Macomia, Cabo Delgado – O Administrador do distrito de Macomia, na província de Cabo Delgado, confirmou que existem zonas que continuam sob ocupação de grupos terroristas desde o início dos ataques armados em 2017, há cerca de oito anos, impedindo o regresso da população às suas áreas de origem.

Segundo Tomás Badai, citado pelo portal O País, o principal foco de instabilidade localiza-se no posto administrativo de Quiterajo, actualmente o único do distrito onde a população ainda não conseguiu regressar devido à persistência da ameaça terrorista.

“Estamos ainda com problemas no posto administrativo de Quiterajo. É o único posto do distrito de Macomia onde a população ainda não retornou, tendo em conta que, neste momento, as nossas Forças de Defesa e Segurança estão lá a trabalhar, estão a combater os terroristas e a fazer tudo por tudo para desalojá-los daquele ponto do nosso distrito”, afirmou o administrador.

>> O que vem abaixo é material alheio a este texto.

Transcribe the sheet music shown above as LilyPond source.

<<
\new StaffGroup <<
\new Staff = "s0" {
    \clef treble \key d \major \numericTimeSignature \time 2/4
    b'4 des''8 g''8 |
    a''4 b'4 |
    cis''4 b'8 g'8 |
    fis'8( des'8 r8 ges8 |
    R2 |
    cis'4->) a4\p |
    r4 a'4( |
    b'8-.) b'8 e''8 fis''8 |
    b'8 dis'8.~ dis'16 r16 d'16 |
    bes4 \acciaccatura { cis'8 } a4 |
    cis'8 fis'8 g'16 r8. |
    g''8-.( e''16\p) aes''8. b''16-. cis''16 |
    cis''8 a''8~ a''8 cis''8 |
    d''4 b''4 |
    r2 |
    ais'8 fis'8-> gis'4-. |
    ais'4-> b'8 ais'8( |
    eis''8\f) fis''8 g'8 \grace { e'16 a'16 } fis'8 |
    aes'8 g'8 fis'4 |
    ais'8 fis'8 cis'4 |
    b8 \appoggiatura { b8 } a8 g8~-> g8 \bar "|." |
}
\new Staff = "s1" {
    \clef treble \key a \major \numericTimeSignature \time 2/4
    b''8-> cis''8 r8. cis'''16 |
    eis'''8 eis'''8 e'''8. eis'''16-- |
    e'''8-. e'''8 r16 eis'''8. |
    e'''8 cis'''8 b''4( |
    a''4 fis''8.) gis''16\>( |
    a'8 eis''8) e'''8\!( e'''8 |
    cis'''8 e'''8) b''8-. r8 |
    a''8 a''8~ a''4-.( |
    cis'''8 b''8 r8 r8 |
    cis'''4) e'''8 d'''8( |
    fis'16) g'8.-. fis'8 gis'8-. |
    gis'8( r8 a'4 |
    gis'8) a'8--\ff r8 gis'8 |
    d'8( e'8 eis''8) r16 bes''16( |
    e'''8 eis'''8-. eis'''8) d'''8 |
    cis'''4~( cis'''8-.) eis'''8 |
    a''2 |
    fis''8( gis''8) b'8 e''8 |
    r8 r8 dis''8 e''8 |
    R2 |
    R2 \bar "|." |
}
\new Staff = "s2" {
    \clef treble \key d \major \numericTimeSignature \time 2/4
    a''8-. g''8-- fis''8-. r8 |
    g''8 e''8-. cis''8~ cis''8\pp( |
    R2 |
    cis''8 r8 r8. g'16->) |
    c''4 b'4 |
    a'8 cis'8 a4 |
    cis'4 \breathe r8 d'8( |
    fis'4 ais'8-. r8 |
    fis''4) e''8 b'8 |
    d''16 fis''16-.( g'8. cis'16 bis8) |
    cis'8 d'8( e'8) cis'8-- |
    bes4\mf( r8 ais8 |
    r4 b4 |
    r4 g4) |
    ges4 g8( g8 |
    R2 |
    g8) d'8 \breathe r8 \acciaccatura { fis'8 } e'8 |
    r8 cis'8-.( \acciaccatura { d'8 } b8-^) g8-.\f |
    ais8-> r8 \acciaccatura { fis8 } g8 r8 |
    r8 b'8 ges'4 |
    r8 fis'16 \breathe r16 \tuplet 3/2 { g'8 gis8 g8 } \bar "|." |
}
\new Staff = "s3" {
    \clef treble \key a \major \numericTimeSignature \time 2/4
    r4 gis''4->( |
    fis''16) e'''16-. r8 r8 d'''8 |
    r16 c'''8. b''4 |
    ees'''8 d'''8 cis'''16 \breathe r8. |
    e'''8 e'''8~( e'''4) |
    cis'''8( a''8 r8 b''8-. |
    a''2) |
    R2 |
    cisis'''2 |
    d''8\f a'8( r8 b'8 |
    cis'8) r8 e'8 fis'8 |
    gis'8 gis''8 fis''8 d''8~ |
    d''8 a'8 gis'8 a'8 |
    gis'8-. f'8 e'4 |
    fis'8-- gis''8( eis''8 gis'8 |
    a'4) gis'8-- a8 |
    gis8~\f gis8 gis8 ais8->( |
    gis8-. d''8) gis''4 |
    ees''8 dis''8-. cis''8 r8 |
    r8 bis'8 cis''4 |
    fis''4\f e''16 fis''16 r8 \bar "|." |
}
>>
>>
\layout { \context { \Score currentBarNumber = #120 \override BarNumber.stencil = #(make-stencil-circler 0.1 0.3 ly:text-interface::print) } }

Vila sede concentra toda a população e funcionários do Estado

De acordo com a administração distrital, a vila sede de Macomia é, actualmente, o único local considerado relativamente seguro, acolhendo não só a população deslocada das zonas afectadas, como também os funcionários do Estado.

Tomás Badai explicou que todos os responsáveis administrativos do distrito estão a exercer funções a partir da vila sede, face à impossibilidade de operarem nos seus postos de origem.

“Todos os chefes dos postos, dos quatro postos administrativos, estão cá na vila sede, e alguns chefes de localidades também estão a trabalhar aqui”, referiu.

Infra-estruturas destruídas e administração comprometida

Macomia é composto por quatro postos administrativos, todos eles anteriormente ocupados por grupos armados, situação que, segundo as autoridades locais, resultou na destruição de quase todas as infra-estruturas do Estado, comprometendo gravemente a administração pública e a prestação de serviços básicos à população.

As autoridades asseguram que as Forças de Defesa e Segurança continuam empenhadas em operações no terreno, com o objectivo de restaurar a segurança, permitir o regresso gradual das populações deslocadas e criar condições para a retoma da administração normal no distrito.